- [What you should do]:
Would you please transcribe the entire listing exactly?

═══ Data for this task

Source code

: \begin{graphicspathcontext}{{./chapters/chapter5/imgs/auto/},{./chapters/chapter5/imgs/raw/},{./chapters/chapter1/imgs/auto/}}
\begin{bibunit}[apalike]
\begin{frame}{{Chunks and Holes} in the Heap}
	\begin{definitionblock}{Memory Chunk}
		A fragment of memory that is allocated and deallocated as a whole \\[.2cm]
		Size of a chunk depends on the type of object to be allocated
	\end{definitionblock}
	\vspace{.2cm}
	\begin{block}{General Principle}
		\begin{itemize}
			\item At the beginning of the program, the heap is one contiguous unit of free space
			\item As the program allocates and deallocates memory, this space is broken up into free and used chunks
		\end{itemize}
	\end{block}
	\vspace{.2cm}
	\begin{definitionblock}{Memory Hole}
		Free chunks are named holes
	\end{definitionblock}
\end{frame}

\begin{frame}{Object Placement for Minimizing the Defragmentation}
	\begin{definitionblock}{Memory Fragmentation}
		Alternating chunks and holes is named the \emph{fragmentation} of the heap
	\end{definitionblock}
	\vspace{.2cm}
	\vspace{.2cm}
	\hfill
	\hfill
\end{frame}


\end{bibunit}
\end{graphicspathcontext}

══════

- [Task output]:
Source code

: \begin{graphicspathcontext}{{./chapters/chapter5/imgs/auto/},{./chapters/chapter5/imgs/raw/},{./chapters/chapter1/imgs/auto/}}
\begin{bibunit}[apalike]
\begin{frame}{{Chunks and Holes} in the Heap}
	\begin{definitionblock}{Memory Chunk}
		A fragment of memory that is allocated and deallocated as a whole \\[.2cm]
		Size of a chunk depends on the type of object to be allocated
	\end{definitionblock}
	\vspace{.2cm}
	\begin{block}{General Principle}
		\begin{itemize}
			\item At the beginning of the program, the heap is one contiguous unit of free space
			\item As the program allocates and deallocates memory, this space is broken up into free and used chunks
		\end{itemize}
	\end{block}
	\vspace{.2cm}
	\begin{definitionblock}{Memory Hole}
		Free chunks are named holes
	\end{definitionblock}
\end{frame}

\begin{frame}{Object Placement for Minimizing the Defragmentation}
	\begin{definitionblock}{Memory Fragmentation}
		Alternating chunks and holes is named the \emph{fragmentation} of the heap
	\end{definitionblock}
	\vspace{.2cm}
	\vspace{.2cm}
	\hfill
	\hfill
\end{frame}


\end{bibunit}
\end{graphicspathcontext}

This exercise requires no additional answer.